菊里的脸瞬间涨得通红。她把下巴缩进衬衫的衣领里,声音打着颤:“因、因为……你说……有味道……”
她今天没喝酒。
不喝酒的广井菊里,是个彻头彻尾的社恐。平时那种奔放、游刃有余的姿态,全都是酒精麻痹后的产物。
“星、星歌前辈……”菊里求助地看向吧台里的星歌,眼角甚至泛起了一点泪花,“酒……给我一点酒……我快不能呼吸了……”
“没钱不给。”星歌毫不留情,“你上个月的账还没结清。”
PA桑手指敲击计算器:“加上之前的獭祭,总计七万八千四百日元。”
菊里捂住脸,发出一声绝望的悲鸣。她趴在桌面上,身体微微发抖。
“请她喝一杯。”林彻看向星歌,“算我账上。”
菊里猛地抬起头。她看着林彻,清澈的眼眸里满是感激。
“林、林同学……”因为没喝酒,她连“小哥”都不敢叫了,规规矩矩地喊了一声。
星歌叹了口气,从冷柜里拿出一罐清酒,“砰”的一声放在菊里面前。“你就惯着她吧。”
菊里双手抱住酒罐,像是抱住了救命稻草。她急切地拉开拉环,“嗤”的一声轻响,
她刚想仰头灌下去,一只手横插过来,按住了酒罐的顶端。
林彻的手覆在菊里的手背上,温热的触感让菊里浑身一激灵。
“等一下。”林彻开口。
菊里僵住了。
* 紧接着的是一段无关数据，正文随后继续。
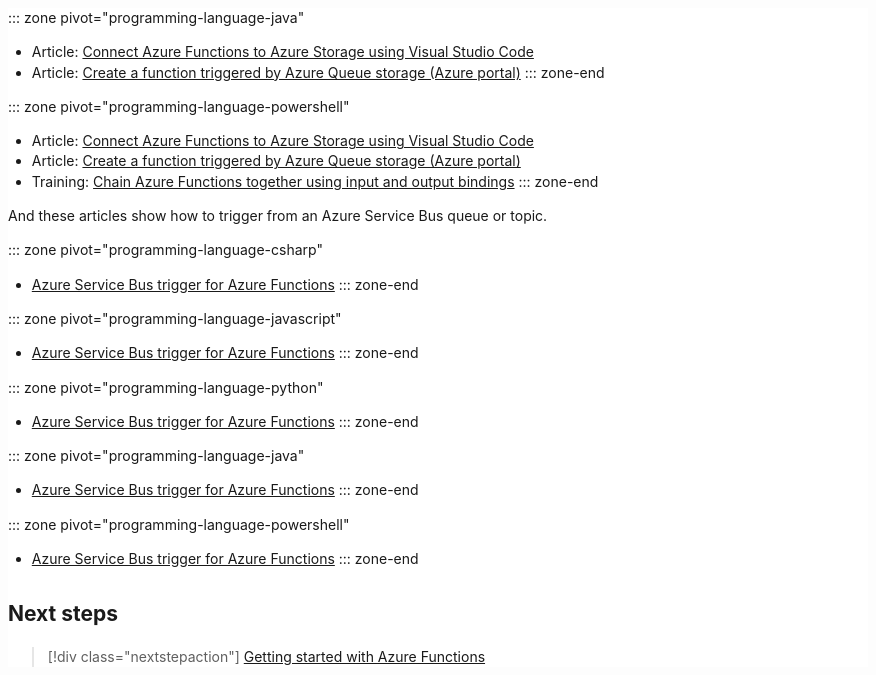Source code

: ::: zone pivot="programming-language-java" 
+ Article: [Connect Azure Functions to Azure Storage using Visual Studio Code](functions-add-output-binding-storage-queue-vs-code.md?pivots=programming-language-java)
+ Article: [Create a function triggered by Azure Queue storage (Azure portal)](functions-create-storage-queue-triggered-function.md)
::: zone-end

::: zone pivot="programming-language-powershell" 
+ Article: [Connect Azure Functions to Azure Storage using Visual Studio Code](functions-add-output-binding-storage-queue-vs-code.md?pivots=programming-language-powershell)
+ Article: [Create a function triggered by Azure Queue storage (Azure portal)](functions-create-storage-queue-triggered-function.md)
+ Training: [Chain Azure Functions together using input and output bindings](/training/modules/chain-azure-functions-data-using-bindings/)
::: zone-end

And these articles show how to trigger from an Azure Service Bus queue or topic.

::: zone pivot="programming-language-csharp" 
+ [Azure Service Bus trigger for Azure Functions](functions-bindings-service-bus-trigger.md?pivots=programming-language-csharp)
::: zone-end

::: zone pivot="programming-language-javascript" 
+ [Azure Service Bus trigger for Azure Functions](functions-bindings-service-bus-trigger.md?pivots=programming-language-javascript)
::: zone-end

::: zone pivot="programming-language-python" 
+ [Azure Service Bus trigger for Azure Functions](functions-bindings-service-bus-trigger.md?pivots=programming-language-python)
::: zone-end

::: zone pivot="programming-language-java" 
+ [Azure Service Bus trigger for Azure Functions](functions-bindings-service-bus-trigger.md?pivots=programming-language-java)
::: zone-end

::: zone pivot="programming-language-powershell" 
+ [Azure Service Bus trigger for Azure Functions](functions-bindings-service-bus-trigger.md?pivots=programming-language-powershell)
::: zone-end

## Next steps

> [!div class="nextstepaction"]
> [Getting started with Azure Functions](./functions-get-started.md)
她呆呆地看着林彻,大脑瞬间宕机。
林彻微微倾身,拉近了两人之间的距离。他盯着菊里的眼睛,
“这杯酒,不是白请的。”
菊里咽了一口唾沫:“那、那要怎么样……”
“抬起头,看着我。”林彻松开手,靠回椅背上。
菊里咬着下唇挣扎了几秒。最终,她深吸了一口气,慢慢抬起头。
视线交汇。
林彻看着她。没喝酒的菊里,眼神没有平时那种浑浊的迷离感。加上这身保守的打扮,反倒透出一种意外的清纯。
“原来你不喝酒的时候,是这个样子。”林彻笑了笑,“比平时可爱多了。”
菊里的脸瞬间红透。她猛地夺过酒罐,仰起头。“咕嘟咕嘟咕嘟。”一罐清酒被她一口气灌进胃里。
“哈——”
菊里重重地放下空酒罐,吐出一口酒气。
神奇的化学反应发生了。
“复活了!”
菊里扯开衬衫最上面的两颗扣子,露出白皙的锁骨。她咧开嘴,露出两颗小虎牙。